The TaxSlayer Bowl was not yet two minutes old when Georgia Tech defensive tackle Patrick Gamble and linebacker P.J. Davis combined on one of the most decisive plays of the game. On a 3rd-and-2 from the Tech 49-yard line, Gamble forced a fumble from quarterback Stephen Johnson and Davis scooped up the ball and ran 38 yards for the game’s first touchdown.
The defensive score established the Yellow Jackets’ superiority over the Wildcats and forced them into chase mode for the entirety of the game, won 33-18 by Tech.
“I really thought that set us back early with the scoop for a touchdown,” Kentucky coach Mark Stoops said. “That’s very hard to overcome against Georgia Tech.”
It was Tech’s first defensive touchdown of the season and the second of Davis’ career, following his interception return for a touchdown against Virginia Tech in 2014. By scoring first, Tech improved to 51-15 under coach Paul Johnson when the Jackets score first.
On the play, Gamble beat right guard Jervontius Stallings as the Wildcats rolled their pocket left. Davis shot a gap in a delayed blitz and forced Johnson back into Gamble, who knocked the ball away as he tried to wrap him up. Davis picked up the ball in stride and ran to the goal line, twice nearly falling. Having two of Tech’s most dependable players over the last three seasons who were playing their final game in Tech uniforms jump start the game was fitting.
“Can’t think of a better way to start the game,” Paul Johnson said.
Over the afternoon, Tech’s pass-rush pressure limited Kentucky, whose deep game had concerned defensive coordinator Ted Roof. The Wildcats’ longest completion of the day went for 20 yards. Kentucky had had 34 pass plays of 20 yards or more coming into the game.
It was a most satisfying conclusion for a defense that had had difficulty pressuring the passer through much of the season. Johnson was 19 for 34 for 175 yards with one touchdown and two sacks.

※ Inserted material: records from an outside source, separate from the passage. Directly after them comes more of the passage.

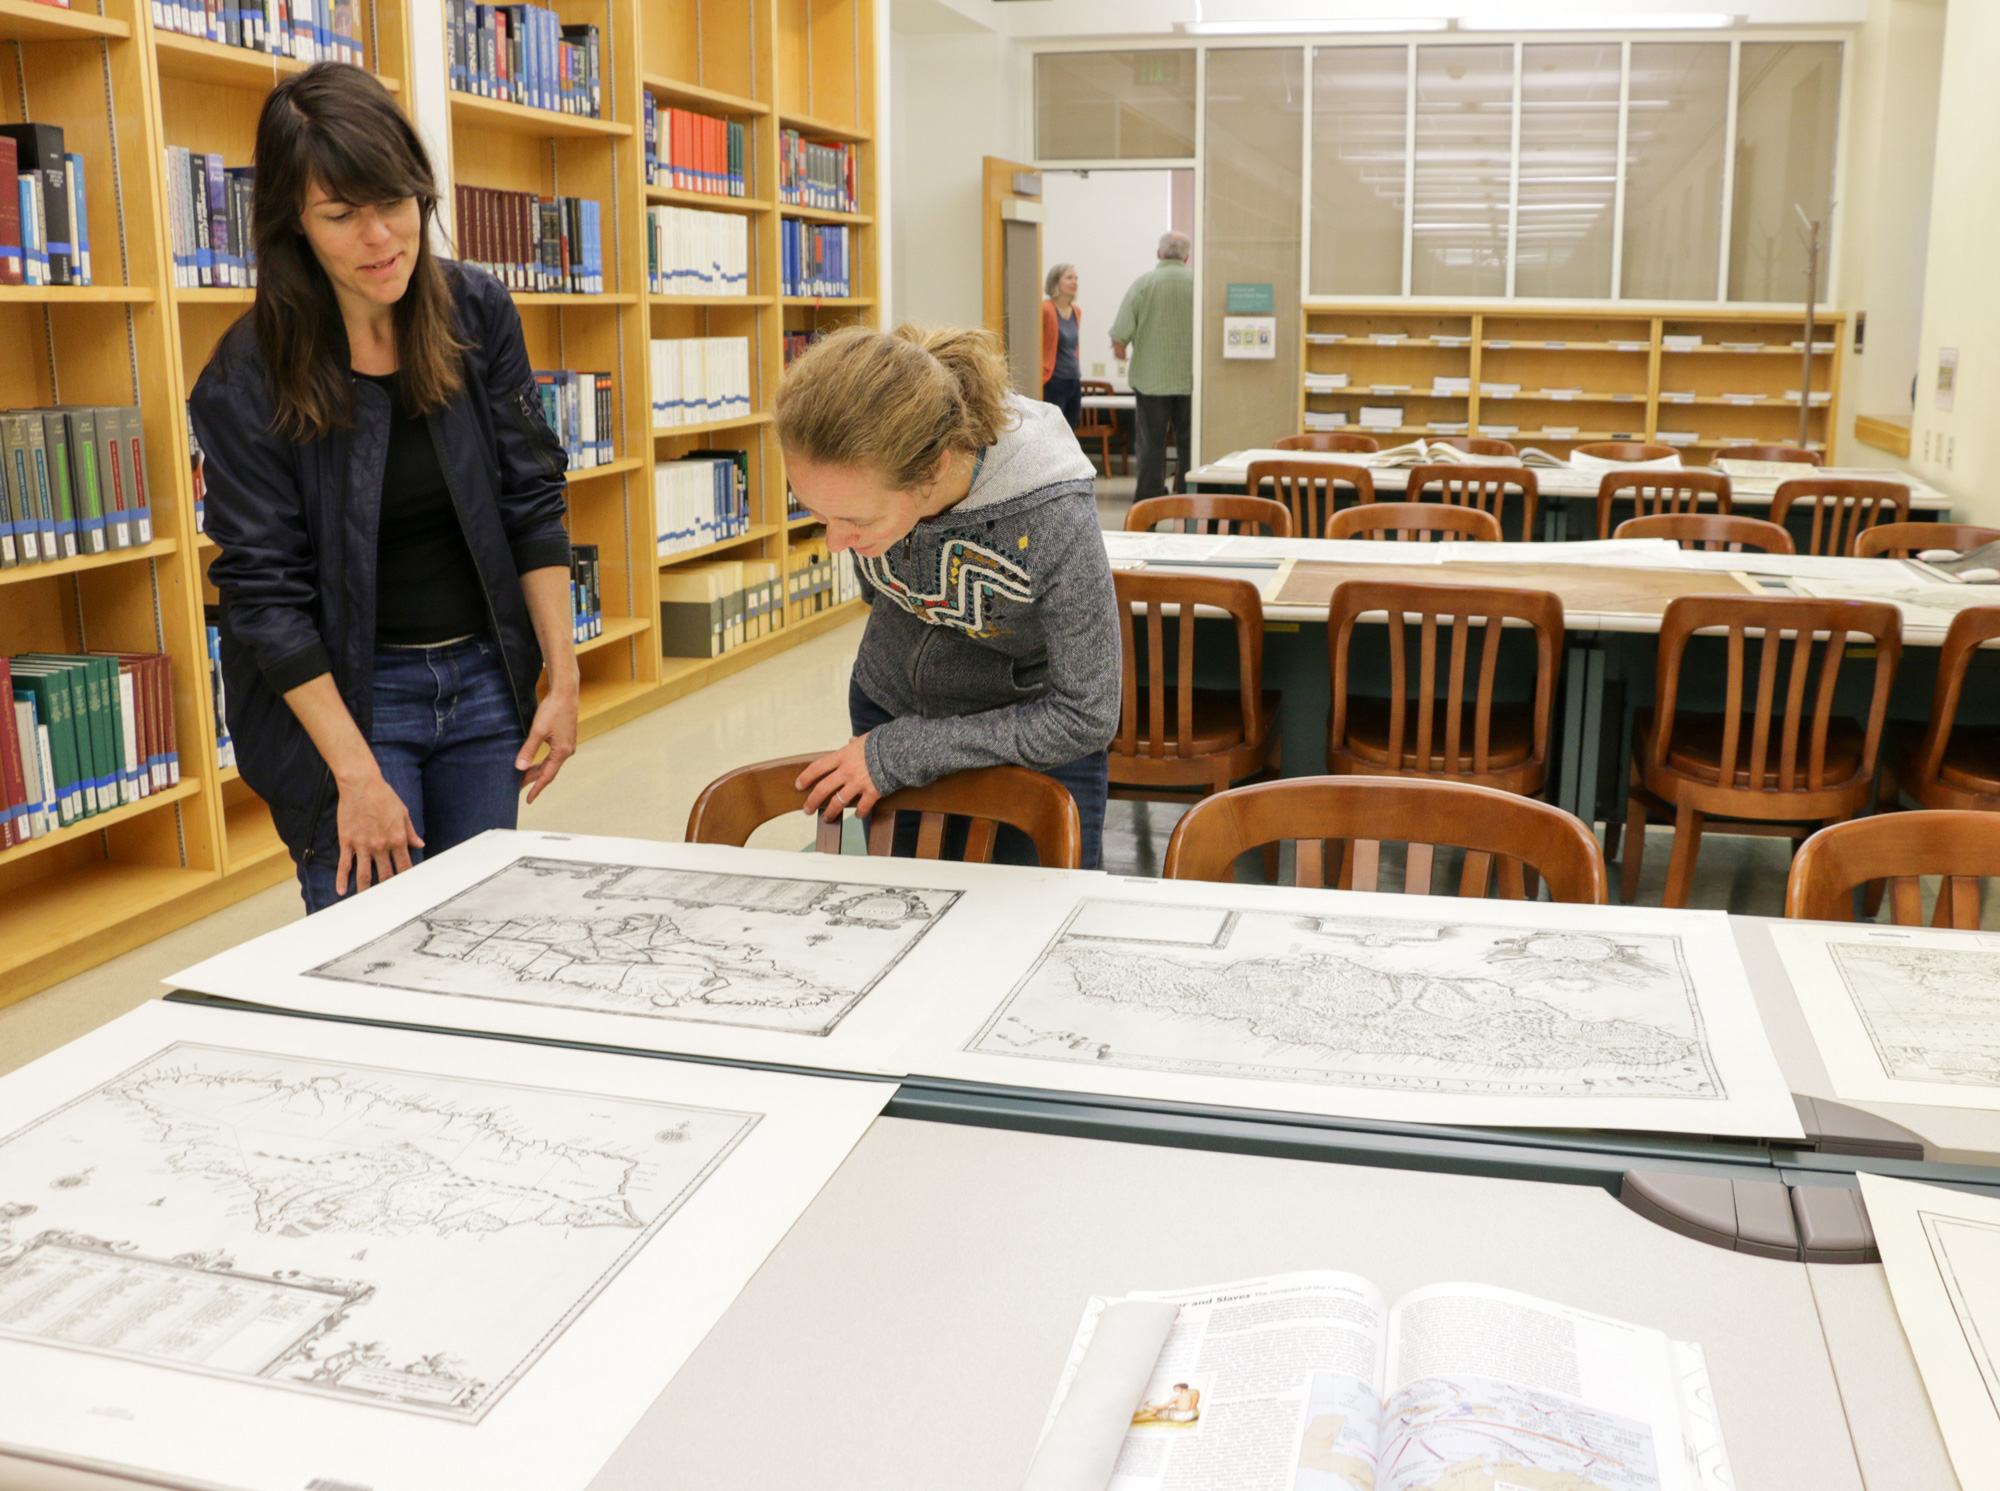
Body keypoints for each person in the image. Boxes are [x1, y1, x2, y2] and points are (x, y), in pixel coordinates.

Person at [194, 63, 579, 914]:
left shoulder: (476, 312)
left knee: (481, 936)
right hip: (350, 707)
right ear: (294, 222)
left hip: (484, 686)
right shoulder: (246, 375)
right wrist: (355, 773)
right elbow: (263, 595)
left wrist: (561, 675)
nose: (380, 239)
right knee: (370, 953)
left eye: (396, 203)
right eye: (341, 215)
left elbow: (532, 495)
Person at [777, 324, 1120, 870]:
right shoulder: (865, 465)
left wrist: (906, 751)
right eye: (818, 515)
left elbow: (1087, 714)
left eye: (855, 521)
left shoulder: (1053, 513)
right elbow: (881, 594)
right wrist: (898, 743)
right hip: (890, 707)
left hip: (1036, 737)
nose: (835, 543)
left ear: (934, 469)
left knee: (1030, 931)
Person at [1108, 231, 1195, 502]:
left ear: (1159, 254)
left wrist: (1121, 353)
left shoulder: (1143, 284)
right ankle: (1188, 498)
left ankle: (1149, 503)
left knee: (1151, 447)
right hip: (1191, 381)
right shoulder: (1198, 283)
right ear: (1187, 256)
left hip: (1151, 380)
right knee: (1190, 444)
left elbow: (1120, 334)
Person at [1040, 262, 1082, 429]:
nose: (1074, 282)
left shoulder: (1076, 311)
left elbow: (1073, 347)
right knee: (1052, 430)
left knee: (1071, 430)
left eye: (1076, 278)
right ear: (1055, 282)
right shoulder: (1046, 309)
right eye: (1069, 278)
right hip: (1053, 381)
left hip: (1074, 380)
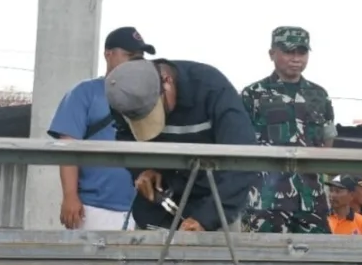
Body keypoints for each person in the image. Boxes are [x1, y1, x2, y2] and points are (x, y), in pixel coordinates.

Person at [104, 58, 259, 232]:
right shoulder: (122, 95)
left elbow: (242, 161)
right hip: (155, 212)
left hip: (214, 208)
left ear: (167, 81)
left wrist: (208, 218)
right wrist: (141, 169)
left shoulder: (213, 89)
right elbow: (126, 137)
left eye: (153, 114)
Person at [46, 26, 156, 230]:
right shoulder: (84, 93)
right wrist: (70, 196)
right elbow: (68, 147)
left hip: (142, 210)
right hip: (94, 209)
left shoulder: (151, 97)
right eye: (130, 56)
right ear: (108, 54)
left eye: (140, 58)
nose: (136, 63)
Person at [240, 26, 336, 234]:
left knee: (317, 253)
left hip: (311, 199)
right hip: (266, 200)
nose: (296, 59)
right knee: (262, 253)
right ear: (272, 54)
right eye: (288, 52)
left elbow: (327, 140)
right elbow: (240, 143)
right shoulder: (253, 94)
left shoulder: (319, 95)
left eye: (301, 52)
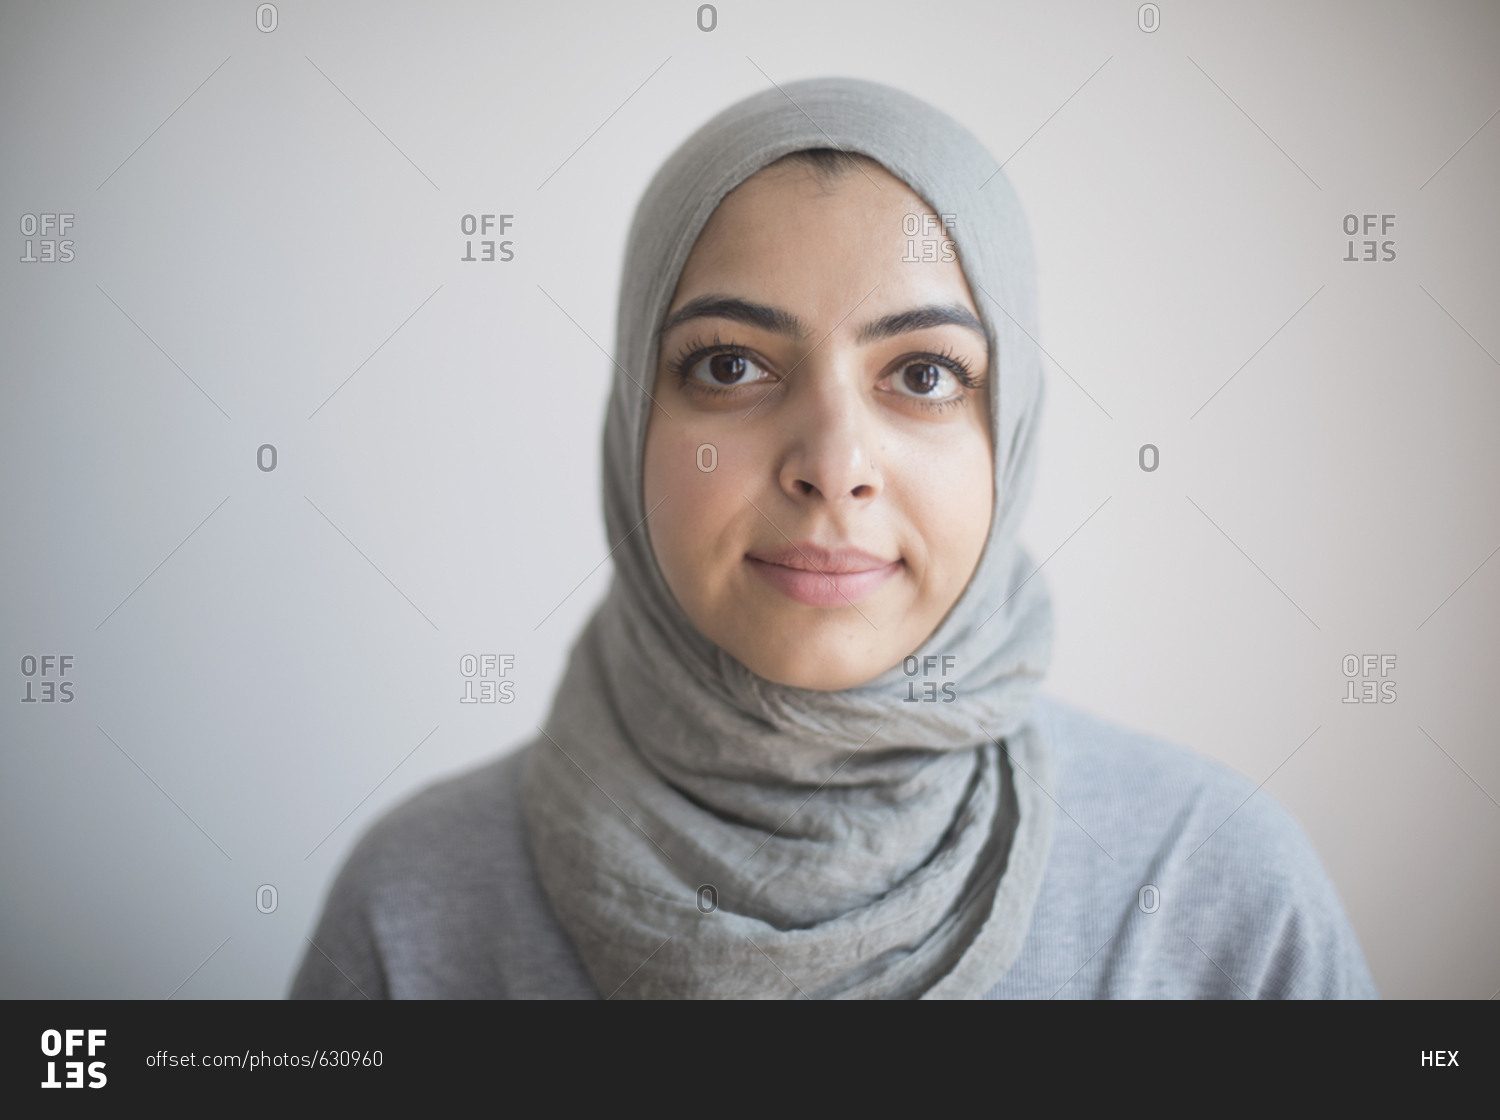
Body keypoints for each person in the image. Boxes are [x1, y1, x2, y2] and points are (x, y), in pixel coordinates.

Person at [290, 77, 1377, 999]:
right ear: (634, 414)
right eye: (729, 365)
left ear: (1015, 431)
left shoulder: (1213, 894)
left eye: (923, 375)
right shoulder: (417, 909)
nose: (833, 462)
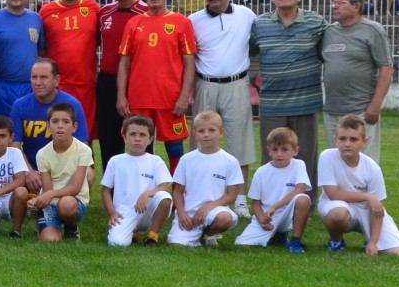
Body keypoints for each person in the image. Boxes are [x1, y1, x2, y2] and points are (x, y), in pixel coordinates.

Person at [117, 0, 198, 164]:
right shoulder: (134, 23)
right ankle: (143, 189)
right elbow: (124, 63)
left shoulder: (181, 22)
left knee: (174, 146)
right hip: (139, 97)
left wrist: (184, 96)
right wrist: (121, 96)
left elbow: (189, 63)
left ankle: (177, 191)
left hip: (169, 97)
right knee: (139, 145)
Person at [251, 0, 326, 184]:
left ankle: (305, 207)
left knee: (306, 156)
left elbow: (327, 54)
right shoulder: (260, 23)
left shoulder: (316, 22)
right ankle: (271, 201)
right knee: (272, 155)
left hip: (306, 101)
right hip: (272, 103)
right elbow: (249, 52)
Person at [189, 0, 259, 174]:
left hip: (236, 84)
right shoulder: (193, 20)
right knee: (201, 141)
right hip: (205, 84)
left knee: (239, 143)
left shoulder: (247, 15)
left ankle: (239, 199)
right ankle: (201, 191)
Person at [321, 0, 393, 163]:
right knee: (336, 162)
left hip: (361, 109)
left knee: (363, 163)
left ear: (356, 6)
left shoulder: (372, 30)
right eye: (334, 2)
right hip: (332, 110)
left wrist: (375, 105)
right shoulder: (328, 32)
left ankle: (366, 192)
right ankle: (338, 192)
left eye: (340, 3)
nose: (334, 6)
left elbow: (386, 68)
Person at [317, 115, 399, 255]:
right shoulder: (327, 157)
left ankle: (368, 240)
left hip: (366, 210)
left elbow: (378, 208)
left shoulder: (372, 167)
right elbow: (333, 194)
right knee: (337, 214)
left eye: (353, 139)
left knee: (398, 252)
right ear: (335, 140)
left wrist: (373, 242)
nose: (347, 144)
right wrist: (367, 196)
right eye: (342, 139)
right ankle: (336, 240)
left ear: (364, 142)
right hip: (337, 205)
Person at [37, 0, 102, 137]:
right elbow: (41, 48)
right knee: (55, 133)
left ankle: (88, 166)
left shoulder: (93, 7)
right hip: (57, 84)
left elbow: (98, 40)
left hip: (85, 82)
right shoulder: (46, 11)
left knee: (84, 134)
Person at [168, 111, 244, 246]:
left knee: (225, 219)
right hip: (189, 213)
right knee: (176, 244)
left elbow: (232, 196)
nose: (206, 134)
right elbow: (178, 192)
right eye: (201, 131)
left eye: (212, 130)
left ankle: (209, 234)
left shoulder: (230, 161)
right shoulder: (186, 160)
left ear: (221, 132)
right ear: (195, 134)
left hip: (215, 210)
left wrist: (209, 207)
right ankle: (190, 232)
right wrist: (181, 214)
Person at [235, 126, 313, 251]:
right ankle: (277, 235)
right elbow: (255, 202)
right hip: (267, 216)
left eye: (284, 149)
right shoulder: (261, 172)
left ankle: (295, 240)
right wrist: (262, 220)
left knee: (303, 199)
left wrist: (275, 207)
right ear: (269, 151)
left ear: (295, 150)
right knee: (243, 245)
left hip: (288, 214)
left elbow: (300, 189)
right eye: (275, 149)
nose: (279, 154)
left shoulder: (298, 165)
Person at [100, 114, 174, 247]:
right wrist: (112, 213)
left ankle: (153, 236)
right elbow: (105, 190)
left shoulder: (155, 161)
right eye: (132, 134)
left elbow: (164, 186)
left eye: (142, 135)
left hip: (148, 208)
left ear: (150, 139)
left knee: (165, 197)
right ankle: (132, 232)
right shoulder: (116, 161)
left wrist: (146, 194)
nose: (137, 139)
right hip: (125, 212)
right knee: (117, 243)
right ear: (125, 137)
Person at [27, 102, 92, 242]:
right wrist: (37, 201)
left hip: (73, 202)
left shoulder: (83, 150)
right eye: (55, 122)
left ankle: (71, 226)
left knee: (66, 204)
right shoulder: (42, 154)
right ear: (48, 126)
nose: (60, 126)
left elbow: (76, 188)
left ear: (74, 127)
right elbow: (48, 189)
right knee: (50, 240)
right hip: (51, 202)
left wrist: (50, 194)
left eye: (66, 122)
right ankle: (46, 228)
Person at [11, 58, 90, 170]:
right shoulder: (20, 105)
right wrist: (28, 172)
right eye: (34, 77)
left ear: (56, 80)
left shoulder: (72, 104)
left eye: (44, 77)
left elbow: (83, 145)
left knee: (89, 175)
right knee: (20, 188)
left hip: (64, 168)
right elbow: (15, 147)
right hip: (32, 170)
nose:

“We had some shots,” Stoops said. “We didn’t get good protection, we really didn’t. We didn’t protect well enough to get the ball down the field.”
Tech’s final three opponents – Virginia, Georgia and Kentucky – had passing efficiency ratings under 110, which indicates exceptional pass defense. Tech had contributions at both ends Saturday, as pass rush pressure affected Johnson up front and coverage was likewise effective.
“We had to get pressure when they threw the ball,” Gamble said. “We knew they were going to run the ball. When it was time for them to throw the ball, we had to push and get some pressure.”
The Jackets’ run defense might have been even better. Kentucky ran 36 times for 149 yards, a 4.1 average. In the final seven games of the regular season, the Wildcats had been a run-game force, averaging 291 yards per game and 6.2 yards per carry.